As a recent convert to the tech field, I really only have had exposure to SQL, or Structured Query Language. SQL is a language used to communicate with a database through a variety of statements that are used to perform tasks such as retrieving, updating, and deleting data. As I began branching out from the languages that I have a firm grasp on, I was quick to encounter systems classified as NoSQL, or 'not only sql', such as MongoDB, CouchDB, and Cassandra. Being a forever student, i quickly dug into as many documents as I could to discover the difference between the SQL systems that I was familiar with and their NoSQL counterparts.

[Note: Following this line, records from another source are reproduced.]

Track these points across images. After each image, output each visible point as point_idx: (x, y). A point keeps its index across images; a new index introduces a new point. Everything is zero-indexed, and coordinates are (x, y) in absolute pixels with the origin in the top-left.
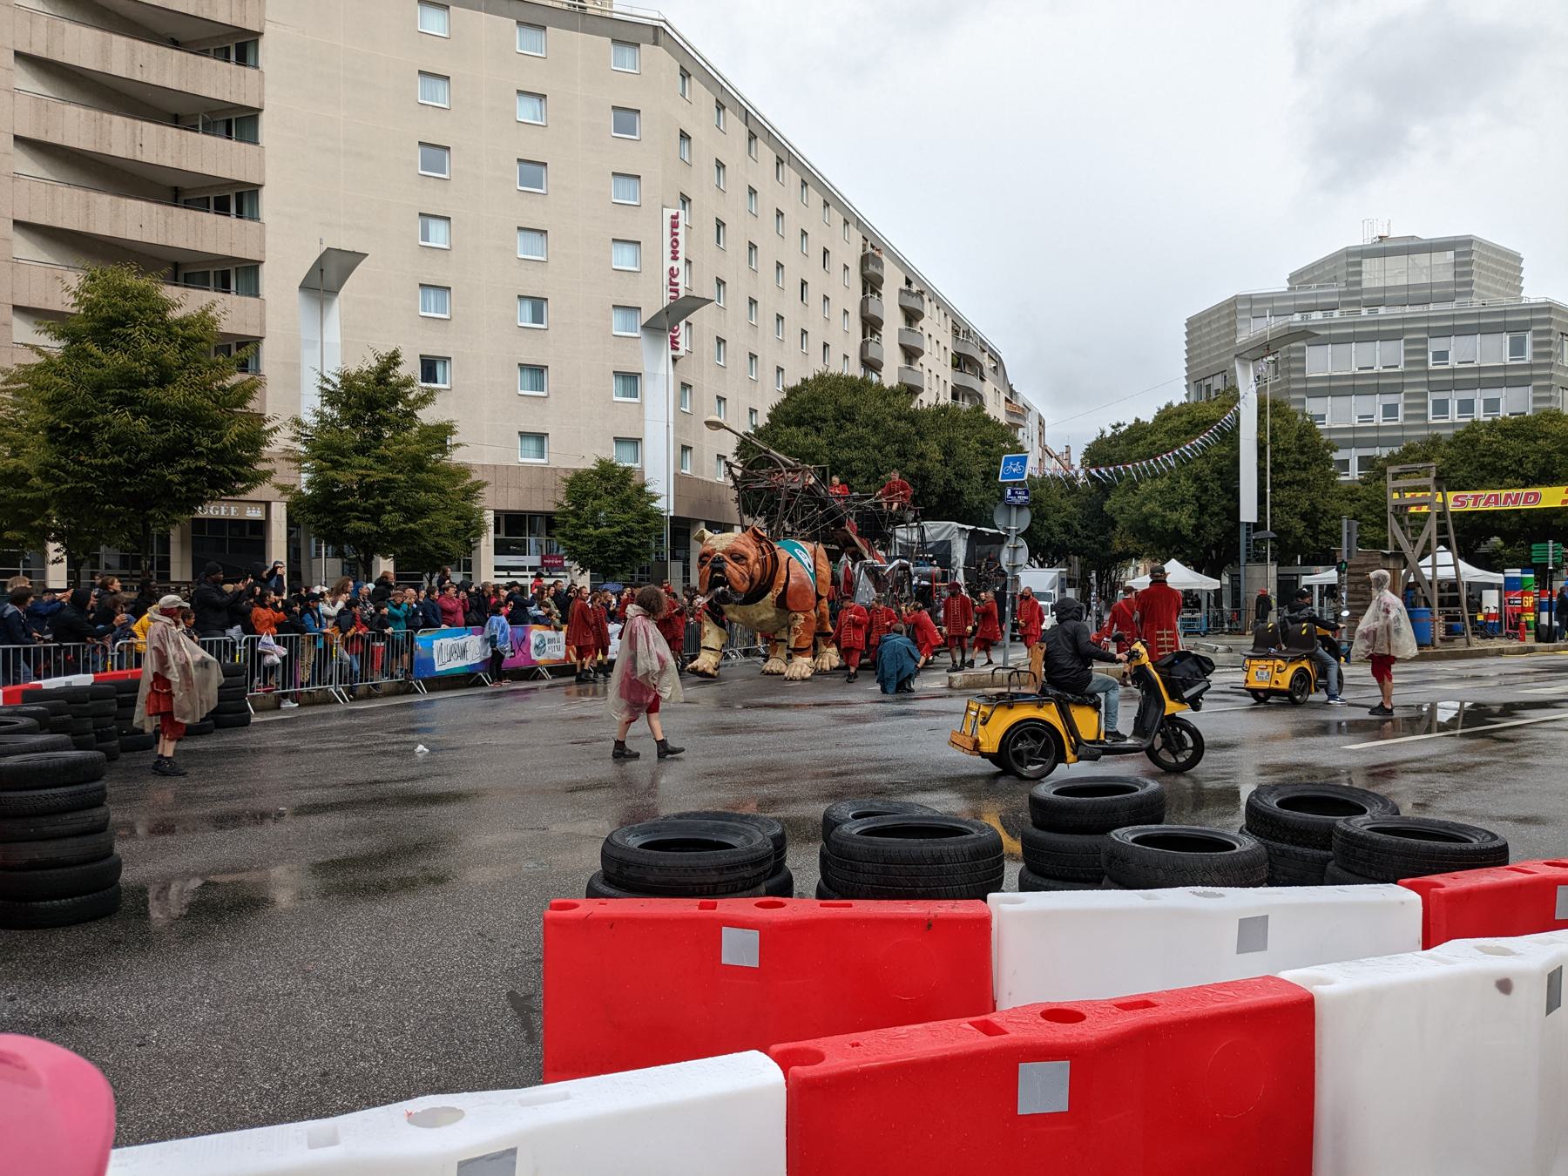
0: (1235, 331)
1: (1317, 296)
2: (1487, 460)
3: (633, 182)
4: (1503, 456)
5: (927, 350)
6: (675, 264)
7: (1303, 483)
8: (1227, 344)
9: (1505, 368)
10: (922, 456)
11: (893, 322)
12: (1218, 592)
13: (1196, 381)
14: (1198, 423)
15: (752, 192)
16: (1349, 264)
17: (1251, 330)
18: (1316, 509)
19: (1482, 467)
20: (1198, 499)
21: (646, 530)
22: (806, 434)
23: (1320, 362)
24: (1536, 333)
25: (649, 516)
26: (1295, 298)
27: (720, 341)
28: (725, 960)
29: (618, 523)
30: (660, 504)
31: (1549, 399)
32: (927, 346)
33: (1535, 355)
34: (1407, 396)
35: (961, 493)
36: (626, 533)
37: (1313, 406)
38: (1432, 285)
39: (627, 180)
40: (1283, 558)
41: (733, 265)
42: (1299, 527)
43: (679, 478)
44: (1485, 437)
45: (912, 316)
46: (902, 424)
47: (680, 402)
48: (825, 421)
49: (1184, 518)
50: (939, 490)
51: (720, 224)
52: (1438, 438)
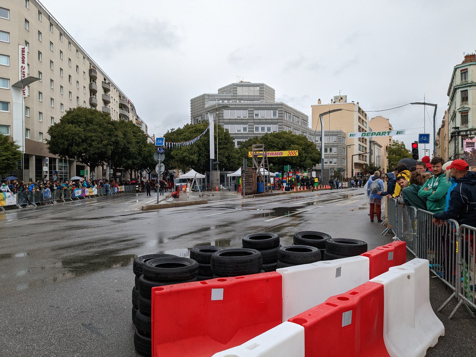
0: (204, 104)
1: (226, 96)
2: (270, 143)
3: (6, 34)
4: (273, 142)
5: (111, 101)
6: (24, 65)
7: (226, 148)
8: (202, 107)
9: (272, 119)
10: (117, 136)
11: (100, 92)
12: (204, 179)
13: (194, 117)
14: (197, 129)
15: (51, 43)
16: (234, 88)
17: (209, 104)
18: (229, 155)
19: (269, 145)
20: (199, 152)
21: (15, 159)
22: (75, 127)
23: (227, 114)
24: (279, 111)
25: (16, 154)
26: (220, 96)
27: (40, 93)
28: (222, 298)
29: (4, 156)
30: (21, 149)
31: (282, 128)
32: (111, 100)
33: (279, 116)
34: (249, 125)
35: (129, 148)
36: (7, 159)
37: (226, 127)
38: (254, 96)
39: (4, 34)
40: (221, 170)
41: (45, 68)
42: (225, 160)
43: (26, 140)
44: (270, 138)
45: (106, 90)
46: (109, 125)
47: (26, 113)
48: (82, 123)
49: (195, 157)
50: (122, 147)
51: (40, 53)
52: (257, 137)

Firstly, knowing what a NoSQL database is would be important. A NoSQL database is an approach to database design that lends a more flexible schema for data storage and retrieval. NoSQL encompasses structured, semi-structured, unstructured, and polymorphic data and is designed to iterate more quickly though data, as it is not built upon the concept of tables and does not use SQL to manipulate data. Instead, NoSQL databases are either document based, key-value pairs, graph databases, or wide-column stories. These simpler designs means more scalability and ease when using larger sets of frequently evolving, disparate points of data. An example of such a data-set would be anything related to the ever shifting realm of economics.
So when should you use SQL, and when should you use NoSQL? SQL is the best fit for a complex, query intensive environment, as the queries in NoSQL are not as powerful as SQL query language. An unstructured, simpler database would be better if you need to store large amounts of unstructured data, when using cloud computing and storage, when a hybrid data environment makes more sense, and when you need to develop at a more rapid pace. When performance, availability, and scalability matter, it's best to work with NoSQL.